-- What needs to be done --
Only lines holding "linecap" are needed; copy each of them from the data below.

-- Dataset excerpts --
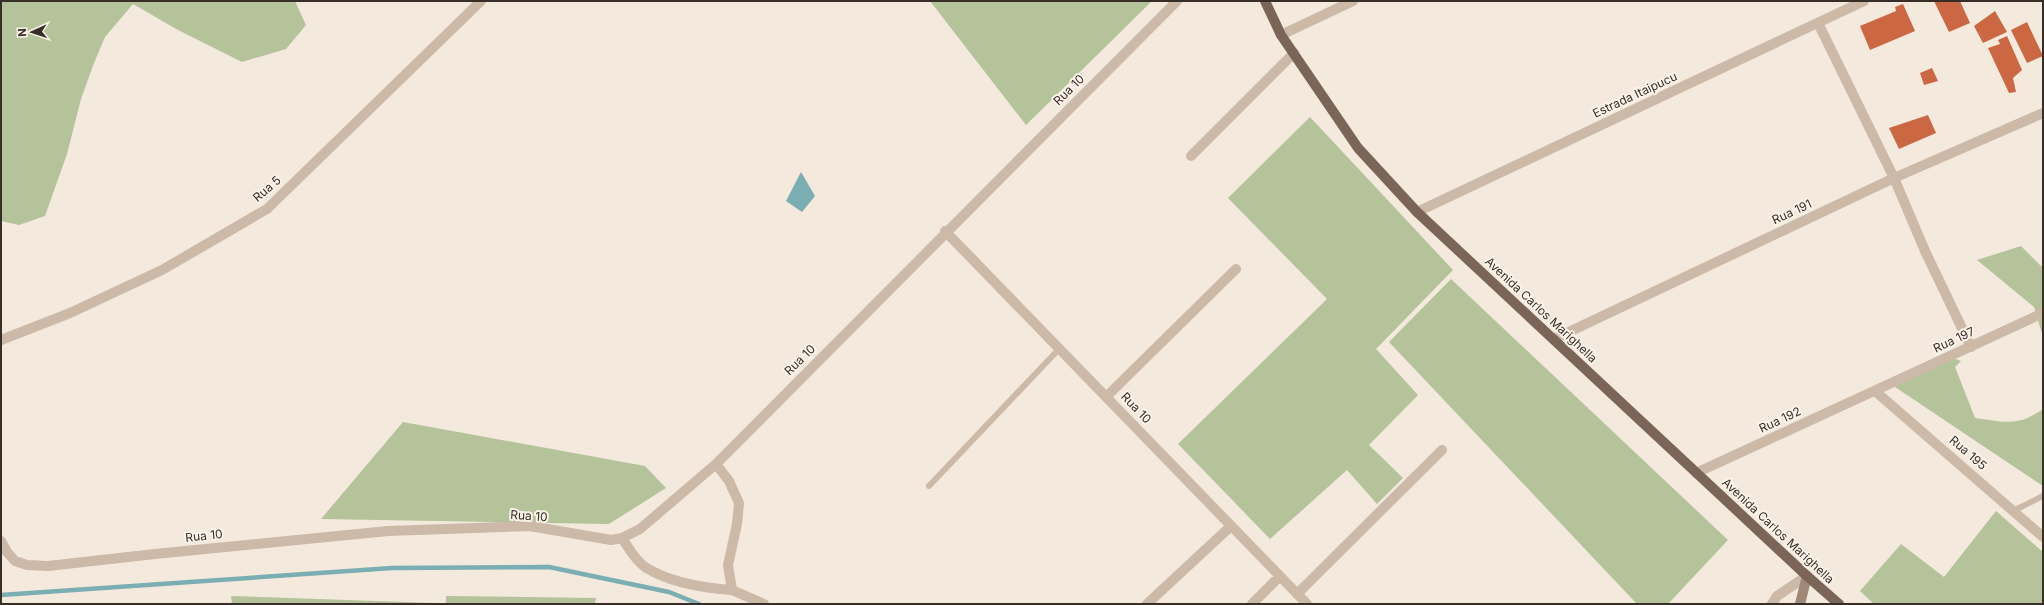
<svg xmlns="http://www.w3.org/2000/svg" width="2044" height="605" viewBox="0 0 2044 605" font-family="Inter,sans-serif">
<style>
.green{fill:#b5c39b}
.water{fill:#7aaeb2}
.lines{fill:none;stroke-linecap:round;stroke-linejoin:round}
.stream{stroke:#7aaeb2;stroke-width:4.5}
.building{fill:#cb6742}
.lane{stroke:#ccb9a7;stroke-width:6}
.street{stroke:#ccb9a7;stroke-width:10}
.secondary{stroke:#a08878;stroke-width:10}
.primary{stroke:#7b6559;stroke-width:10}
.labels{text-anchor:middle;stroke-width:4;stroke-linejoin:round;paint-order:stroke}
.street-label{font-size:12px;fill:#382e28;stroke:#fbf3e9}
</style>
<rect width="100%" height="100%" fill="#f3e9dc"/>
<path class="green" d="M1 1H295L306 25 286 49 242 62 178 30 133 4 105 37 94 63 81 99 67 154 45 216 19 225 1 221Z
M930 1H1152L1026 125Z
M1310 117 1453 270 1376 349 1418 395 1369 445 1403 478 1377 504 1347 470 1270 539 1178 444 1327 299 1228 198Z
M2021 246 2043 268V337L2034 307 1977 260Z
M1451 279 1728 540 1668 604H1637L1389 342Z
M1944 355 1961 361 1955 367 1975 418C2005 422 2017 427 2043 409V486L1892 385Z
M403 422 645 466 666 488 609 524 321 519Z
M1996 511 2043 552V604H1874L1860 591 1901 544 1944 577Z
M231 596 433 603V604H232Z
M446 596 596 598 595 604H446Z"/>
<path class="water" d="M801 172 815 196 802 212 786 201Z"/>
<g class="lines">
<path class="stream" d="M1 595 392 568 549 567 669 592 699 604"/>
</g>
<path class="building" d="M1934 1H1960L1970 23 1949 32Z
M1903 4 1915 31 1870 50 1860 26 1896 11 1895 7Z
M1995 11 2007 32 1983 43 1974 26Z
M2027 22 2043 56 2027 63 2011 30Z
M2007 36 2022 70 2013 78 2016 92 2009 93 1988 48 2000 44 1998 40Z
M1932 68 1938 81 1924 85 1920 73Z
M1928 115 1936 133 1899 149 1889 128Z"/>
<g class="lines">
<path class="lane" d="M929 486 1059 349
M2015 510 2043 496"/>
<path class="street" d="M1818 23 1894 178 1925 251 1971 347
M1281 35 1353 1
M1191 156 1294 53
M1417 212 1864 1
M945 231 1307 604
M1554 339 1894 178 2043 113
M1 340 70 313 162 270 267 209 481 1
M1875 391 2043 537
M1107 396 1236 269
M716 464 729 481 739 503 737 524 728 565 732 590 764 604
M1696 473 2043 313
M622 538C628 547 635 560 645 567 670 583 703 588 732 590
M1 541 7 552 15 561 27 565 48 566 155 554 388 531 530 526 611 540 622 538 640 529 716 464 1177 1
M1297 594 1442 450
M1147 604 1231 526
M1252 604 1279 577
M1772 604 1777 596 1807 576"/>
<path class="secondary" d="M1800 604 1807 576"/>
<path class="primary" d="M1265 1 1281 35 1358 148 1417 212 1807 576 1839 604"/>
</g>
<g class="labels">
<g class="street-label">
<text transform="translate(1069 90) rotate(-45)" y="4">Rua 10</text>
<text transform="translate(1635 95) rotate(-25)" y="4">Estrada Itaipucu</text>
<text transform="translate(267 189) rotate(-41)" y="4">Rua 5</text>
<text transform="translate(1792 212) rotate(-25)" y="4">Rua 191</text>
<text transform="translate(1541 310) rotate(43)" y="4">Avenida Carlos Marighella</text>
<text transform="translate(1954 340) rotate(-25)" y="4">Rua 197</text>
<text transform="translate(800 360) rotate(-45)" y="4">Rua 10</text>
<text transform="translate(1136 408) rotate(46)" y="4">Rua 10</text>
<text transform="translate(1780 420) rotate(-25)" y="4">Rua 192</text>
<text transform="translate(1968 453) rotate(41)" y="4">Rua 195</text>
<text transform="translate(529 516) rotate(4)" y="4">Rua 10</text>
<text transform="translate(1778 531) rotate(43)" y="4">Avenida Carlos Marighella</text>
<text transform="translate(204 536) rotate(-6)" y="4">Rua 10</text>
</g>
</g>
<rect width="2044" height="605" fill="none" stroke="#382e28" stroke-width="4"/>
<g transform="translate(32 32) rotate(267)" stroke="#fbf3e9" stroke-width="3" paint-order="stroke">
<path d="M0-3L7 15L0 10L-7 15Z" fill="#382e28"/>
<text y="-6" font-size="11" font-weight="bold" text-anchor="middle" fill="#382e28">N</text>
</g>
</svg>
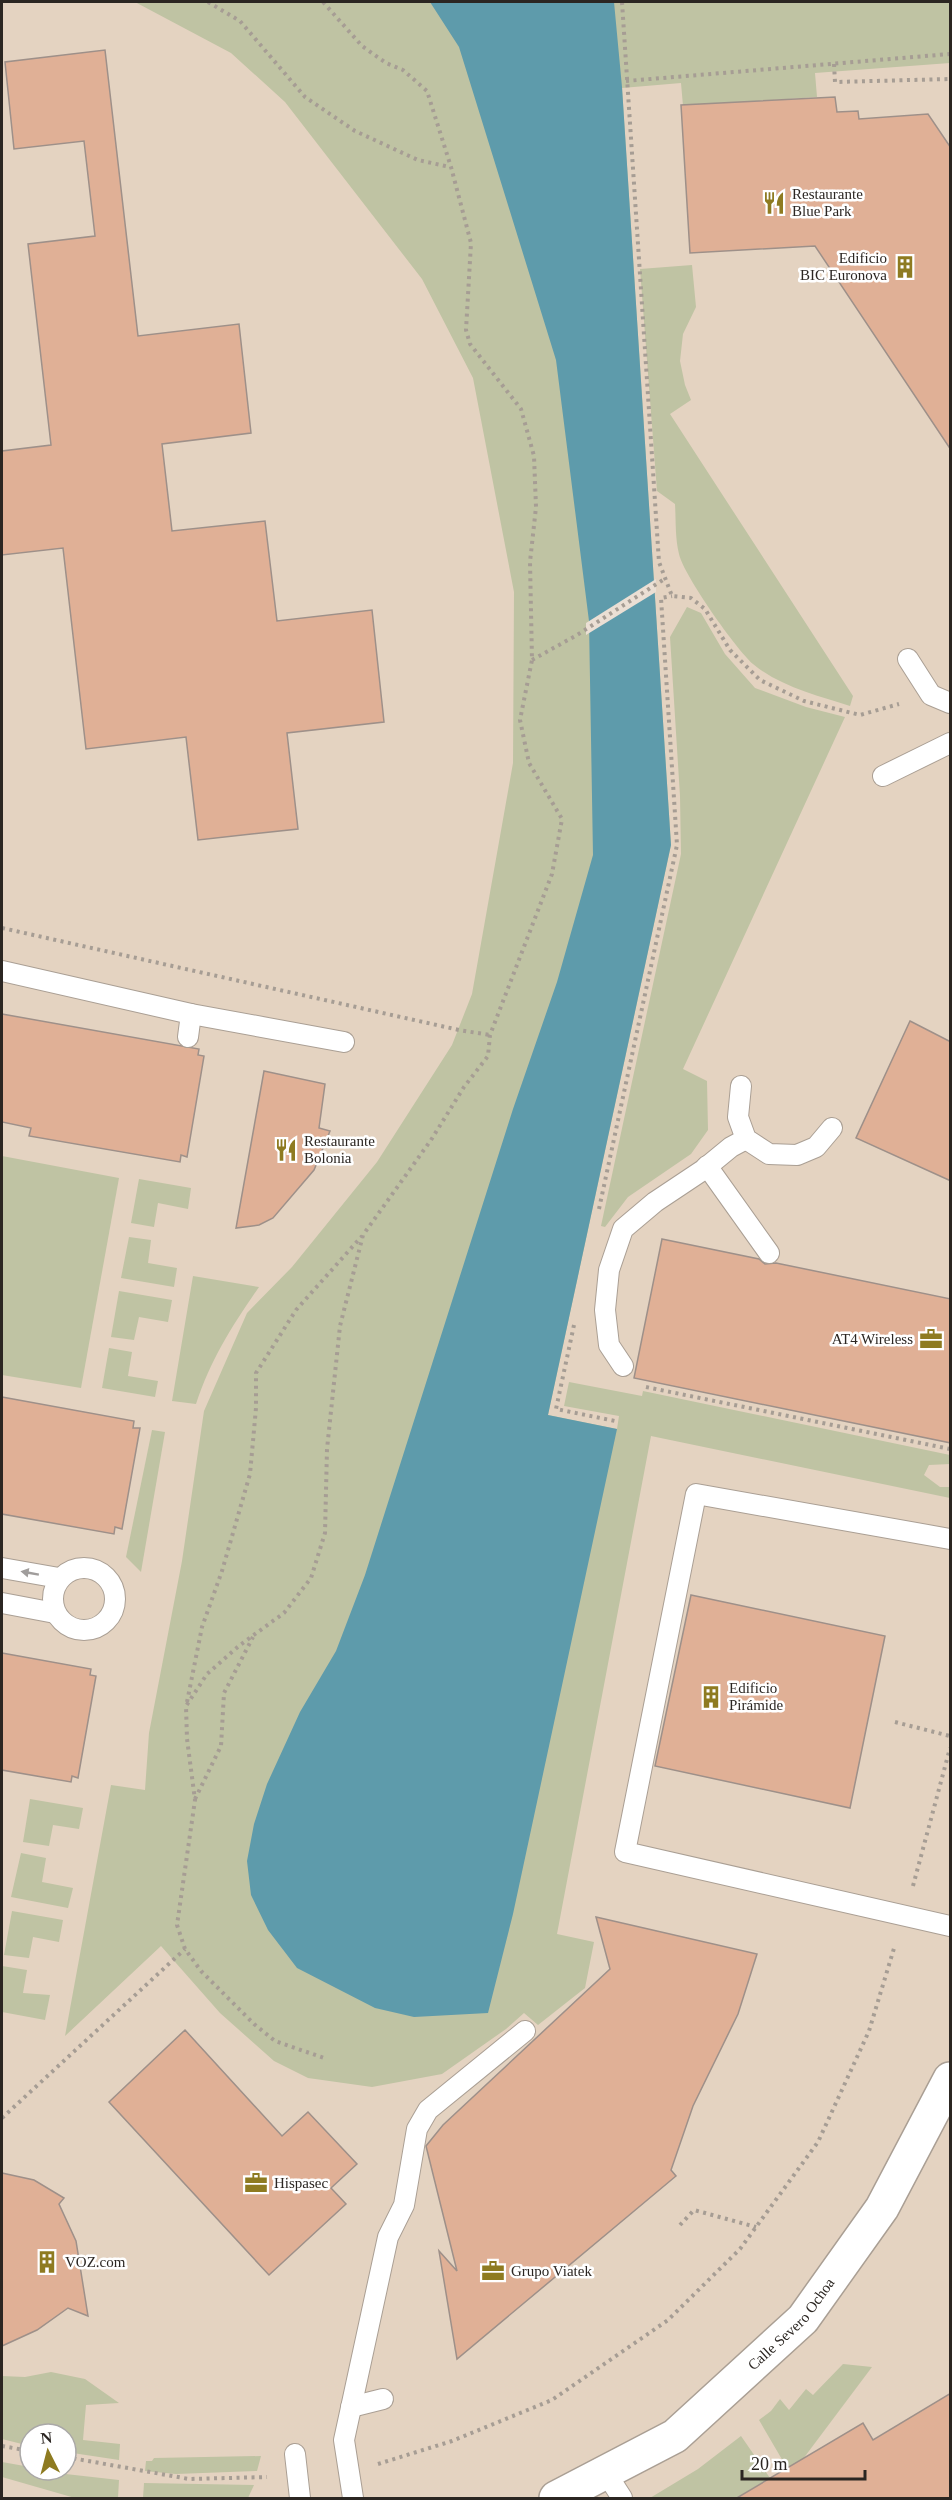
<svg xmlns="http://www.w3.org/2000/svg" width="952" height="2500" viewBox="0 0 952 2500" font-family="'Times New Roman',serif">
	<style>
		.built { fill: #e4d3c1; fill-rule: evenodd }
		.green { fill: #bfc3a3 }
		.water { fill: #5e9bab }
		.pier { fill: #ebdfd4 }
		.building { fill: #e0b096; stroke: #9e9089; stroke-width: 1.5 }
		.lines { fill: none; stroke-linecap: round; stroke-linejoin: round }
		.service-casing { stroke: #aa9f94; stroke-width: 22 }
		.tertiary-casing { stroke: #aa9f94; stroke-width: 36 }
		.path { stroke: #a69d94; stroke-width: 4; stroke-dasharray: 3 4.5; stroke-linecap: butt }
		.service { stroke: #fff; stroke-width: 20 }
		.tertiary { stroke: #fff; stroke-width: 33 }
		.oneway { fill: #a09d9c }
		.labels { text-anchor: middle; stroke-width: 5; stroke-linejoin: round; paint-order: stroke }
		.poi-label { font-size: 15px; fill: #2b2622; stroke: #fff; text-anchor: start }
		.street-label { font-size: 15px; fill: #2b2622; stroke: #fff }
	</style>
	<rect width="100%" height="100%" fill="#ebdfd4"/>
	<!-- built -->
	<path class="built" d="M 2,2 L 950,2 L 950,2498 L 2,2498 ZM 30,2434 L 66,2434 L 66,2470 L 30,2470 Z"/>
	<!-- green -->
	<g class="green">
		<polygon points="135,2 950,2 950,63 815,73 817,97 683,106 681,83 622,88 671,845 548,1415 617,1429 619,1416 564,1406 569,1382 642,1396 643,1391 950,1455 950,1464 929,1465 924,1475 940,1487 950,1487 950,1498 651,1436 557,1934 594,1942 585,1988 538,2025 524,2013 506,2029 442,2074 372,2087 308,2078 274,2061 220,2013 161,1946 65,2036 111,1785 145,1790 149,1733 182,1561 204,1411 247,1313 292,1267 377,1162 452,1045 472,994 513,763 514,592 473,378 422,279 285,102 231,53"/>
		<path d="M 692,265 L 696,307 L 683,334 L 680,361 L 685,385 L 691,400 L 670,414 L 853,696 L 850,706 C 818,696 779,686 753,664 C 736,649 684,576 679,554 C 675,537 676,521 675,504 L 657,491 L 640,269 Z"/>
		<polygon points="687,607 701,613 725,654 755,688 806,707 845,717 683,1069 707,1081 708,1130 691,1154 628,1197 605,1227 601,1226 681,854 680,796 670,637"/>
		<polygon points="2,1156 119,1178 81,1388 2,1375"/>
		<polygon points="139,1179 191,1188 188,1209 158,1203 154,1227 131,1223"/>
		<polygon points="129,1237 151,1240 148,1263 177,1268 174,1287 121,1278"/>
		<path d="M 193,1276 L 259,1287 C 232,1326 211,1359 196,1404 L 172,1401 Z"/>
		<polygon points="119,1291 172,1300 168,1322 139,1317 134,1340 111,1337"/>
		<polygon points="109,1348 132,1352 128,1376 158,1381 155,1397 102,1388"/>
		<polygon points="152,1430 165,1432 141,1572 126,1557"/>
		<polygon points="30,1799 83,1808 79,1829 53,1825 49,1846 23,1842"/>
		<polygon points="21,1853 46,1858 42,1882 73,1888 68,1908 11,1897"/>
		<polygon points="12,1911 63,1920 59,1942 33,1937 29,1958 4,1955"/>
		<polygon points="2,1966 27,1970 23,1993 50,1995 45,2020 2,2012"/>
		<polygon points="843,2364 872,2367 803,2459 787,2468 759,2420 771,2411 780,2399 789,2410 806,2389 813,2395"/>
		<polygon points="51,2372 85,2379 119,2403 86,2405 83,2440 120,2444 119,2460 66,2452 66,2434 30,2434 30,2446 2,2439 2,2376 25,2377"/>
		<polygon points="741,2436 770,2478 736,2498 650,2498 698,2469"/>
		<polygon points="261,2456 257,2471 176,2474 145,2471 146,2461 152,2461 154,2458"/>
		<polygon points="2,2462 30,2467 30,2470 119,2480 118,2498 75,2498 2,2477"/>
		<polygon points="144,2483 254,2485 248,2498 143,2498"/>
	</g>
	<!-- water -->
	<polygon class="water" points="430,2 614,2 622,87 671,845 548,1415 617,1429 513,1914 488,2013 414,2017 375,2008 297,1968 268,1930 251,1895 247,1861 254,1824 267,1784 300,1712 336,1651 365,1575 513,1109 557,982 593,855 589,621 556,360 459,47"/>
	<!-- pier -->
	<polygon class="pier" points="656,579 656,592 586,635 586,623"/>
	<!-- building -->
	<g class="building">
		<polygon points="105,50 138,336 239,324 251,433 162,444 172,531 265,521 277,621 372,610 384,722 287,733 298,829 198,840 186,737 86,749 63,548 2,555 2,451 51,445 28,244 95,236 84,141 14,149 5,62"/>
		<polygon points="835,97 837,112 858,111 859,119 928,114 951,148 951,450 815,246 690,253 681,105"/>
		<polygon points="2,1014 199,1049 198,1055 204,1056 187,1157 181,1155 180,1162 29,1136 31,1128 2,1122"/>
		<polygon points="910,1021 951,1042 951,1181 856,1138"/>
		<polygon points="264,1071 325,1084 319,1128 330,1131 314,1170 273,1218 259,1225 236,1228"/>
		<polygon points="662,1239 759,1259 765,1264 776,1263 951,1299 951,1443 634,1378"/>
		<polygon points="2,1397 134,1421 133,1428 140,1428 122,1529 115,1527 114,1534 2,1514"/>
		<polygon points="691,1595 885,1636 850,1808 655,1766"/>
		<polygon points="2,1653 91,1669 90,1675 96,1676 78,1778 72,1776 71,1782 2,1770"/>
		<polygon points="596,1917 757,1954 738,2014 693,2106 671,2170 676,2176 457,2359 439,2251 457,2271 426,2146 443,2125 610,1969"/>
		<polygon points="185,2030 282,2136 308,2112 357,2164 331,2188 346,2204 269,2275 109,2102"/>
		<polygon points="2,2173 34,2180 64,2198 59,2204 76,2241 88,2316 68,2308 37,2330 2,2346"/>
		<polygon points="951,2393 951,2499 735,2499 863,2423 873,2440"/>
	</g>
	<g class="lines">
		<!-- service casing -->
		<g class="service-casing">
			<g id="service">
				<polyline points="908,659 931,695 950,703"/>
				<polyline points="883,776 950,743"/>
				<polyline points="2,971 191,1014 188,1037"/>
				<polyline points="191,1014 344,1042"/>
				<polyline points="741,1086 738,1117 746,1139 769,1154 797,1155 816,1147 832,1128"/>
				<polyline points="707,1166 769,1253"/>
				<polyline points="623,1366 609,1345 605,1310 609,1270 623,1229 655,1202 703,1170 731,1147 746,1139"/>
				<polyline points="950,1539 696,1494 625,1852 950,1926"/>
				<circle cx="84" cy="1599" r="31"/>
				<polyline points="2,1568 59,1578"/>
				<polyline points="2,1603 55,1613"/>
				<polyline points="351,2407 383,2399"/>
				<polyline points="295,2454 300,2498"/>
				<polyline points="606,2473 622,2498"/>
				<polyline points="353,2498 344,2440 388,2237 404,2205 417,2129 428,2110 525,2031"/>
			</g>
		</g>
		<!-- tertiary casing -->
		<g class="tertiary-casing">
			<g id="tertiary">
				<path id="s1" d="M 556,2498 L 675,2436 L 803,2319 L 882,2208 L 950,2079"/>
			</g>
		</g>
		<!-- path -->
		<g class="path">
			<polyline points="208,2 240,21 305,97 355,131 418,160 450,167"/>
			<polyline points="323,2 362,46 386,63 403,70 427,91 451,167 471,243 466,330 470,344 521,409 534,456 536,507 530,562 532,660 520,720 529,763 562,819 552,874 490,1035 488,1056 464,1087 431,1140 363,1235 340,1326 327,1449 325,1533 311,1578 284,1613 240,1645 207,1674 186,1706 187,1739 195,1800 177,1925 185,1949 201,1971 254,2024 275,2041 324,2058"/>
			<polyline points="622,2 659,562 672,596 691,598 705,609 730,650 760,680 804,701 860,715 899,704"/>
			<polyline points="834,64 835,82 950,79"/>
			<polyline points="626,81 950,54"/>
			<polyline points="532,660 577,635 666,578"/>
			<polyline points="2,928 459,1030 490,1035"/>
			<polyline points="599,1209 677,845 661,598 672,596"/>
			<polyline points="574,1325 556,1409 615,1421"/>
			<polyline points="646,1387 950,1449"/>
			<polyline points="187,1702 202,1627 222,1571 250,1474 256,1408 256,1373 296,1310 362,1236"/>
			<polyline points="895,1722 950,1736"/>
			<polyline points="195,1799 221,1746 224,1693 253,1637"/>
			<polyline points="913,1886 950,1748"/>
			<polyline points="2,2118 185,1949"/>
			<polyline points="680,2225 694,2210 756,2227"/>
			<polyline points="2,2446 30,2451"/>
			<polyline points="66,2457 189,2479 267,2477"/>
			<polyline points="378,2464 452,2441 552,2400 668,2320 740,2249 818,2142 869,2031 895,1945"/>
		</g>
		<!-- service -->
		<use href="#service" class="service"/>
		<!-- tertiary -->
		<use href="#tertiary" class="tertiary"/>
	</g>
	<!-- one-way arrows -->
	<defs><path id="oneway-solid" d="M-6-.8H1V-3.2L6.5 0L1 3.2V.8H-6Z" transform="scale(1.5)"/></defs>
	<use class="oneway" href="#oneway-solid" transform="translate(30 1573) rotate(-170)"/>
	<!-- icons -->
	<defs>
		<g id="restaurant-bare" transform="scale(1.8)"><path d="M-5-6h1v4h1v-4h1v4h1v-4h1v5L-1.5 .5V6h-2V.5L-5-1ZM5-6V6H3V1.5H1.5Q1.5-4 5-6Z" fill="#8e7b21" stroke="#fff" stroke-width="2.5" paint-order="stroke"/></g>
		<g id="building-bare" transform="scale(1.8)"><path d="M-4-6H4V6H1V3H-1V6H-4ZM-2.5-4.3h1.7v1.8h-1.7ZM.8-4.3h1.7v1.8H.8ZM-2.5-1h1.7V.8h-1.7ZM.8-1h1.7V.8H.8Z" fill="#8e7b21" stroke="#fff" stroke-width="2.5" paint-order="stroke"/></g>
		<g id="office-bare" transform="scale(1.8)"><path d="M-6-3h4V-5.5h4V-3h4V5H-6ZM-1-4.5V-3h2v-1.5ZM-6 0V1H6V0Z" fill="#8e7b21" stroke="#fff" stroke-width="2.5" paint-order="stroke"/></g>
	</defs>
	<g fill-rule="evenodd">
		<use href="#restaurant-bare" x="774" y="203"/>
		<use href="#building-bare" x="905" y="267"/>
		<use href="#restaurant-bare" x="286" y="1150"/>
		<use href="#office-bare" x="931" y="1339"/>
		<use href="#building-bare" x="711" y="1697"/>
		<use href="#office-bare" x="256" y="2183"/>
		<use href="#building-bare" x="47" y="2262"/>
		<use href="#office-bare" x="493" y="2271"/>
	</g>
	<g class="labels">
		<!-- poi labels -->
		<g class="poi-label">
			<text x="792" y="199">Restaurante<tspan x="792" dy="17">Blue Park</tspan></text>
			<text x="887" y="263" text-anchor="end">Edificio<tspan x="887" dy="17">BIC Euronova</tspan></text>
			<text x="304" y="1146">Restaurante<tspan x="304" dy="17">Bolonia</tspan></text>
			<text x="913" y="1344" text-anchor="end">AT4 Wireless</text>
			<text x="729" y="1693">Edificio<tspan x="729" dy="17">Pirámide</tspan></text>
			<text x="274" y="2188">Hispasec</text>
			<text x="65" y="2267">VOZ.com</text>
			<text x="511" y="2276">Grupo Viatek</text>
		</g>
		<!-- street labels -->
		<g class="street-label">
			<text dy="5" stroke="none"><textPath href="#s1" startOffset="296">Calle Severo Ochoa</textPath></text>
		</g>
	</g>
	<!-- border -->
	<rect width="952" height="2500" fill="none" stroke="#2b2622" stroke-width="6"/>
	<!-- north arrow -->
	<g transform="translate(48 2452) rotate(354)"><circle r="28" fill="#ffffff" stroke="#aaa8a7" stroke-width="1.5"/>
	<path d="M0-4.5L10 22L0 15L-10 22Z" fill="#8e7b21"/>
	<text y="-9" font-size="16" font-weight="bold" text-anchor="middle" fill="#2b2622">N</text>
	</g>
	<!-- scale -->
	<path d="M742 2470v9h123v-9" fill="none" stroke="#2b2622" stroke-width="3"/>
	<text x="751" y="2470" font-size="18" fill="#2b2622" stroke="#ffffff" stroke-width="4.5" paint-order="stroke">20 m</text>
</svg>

-- Reply --
.lines{fill:none;stroke-linecap:round;stroke-linejoin:round}
		.lines { fill: none; stroke-linecap: round; stroke-linejoin: round }
		.path { stroke: #a69d94; stroke-width: 4; stroke-dasharray: 3 4.5; stroke-linecap: butt }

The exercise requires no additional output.